[ENTRIES SHOWN]
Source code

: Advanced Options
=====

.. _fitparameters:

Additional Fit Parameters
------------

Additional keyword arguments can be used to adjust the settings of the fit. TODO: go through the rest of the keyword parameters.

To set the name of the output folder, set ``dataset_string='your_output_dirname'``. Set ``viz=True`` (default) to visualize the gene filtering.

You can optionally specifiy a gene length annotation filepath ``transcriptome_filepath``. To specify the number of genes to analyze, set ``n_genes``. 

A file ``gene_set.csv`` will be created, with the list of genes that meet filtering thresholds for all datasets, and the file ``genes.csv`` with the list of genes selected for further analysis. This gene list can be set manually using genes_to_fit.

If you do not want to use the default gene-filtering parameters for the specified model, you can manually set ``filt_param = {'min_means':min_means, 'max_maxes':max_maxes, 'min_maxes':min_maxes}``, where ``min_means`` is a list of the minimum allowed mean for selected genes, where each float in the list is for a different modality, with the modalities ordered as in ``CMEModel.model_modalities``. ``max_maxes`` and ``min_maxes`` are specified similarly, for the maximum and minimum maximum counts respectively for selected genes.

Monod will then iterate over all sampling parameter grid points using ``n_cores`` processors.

[REQUIRED WORK]
Please copy every line from the entries that includes the word "Additional".

[RESPONSE FOR THIS EXERCISE]
Additional Fit Parameters
Additional keyword arguments can be used to adjust the settings of the fit. TODO: go through the rest of the keyword parameters.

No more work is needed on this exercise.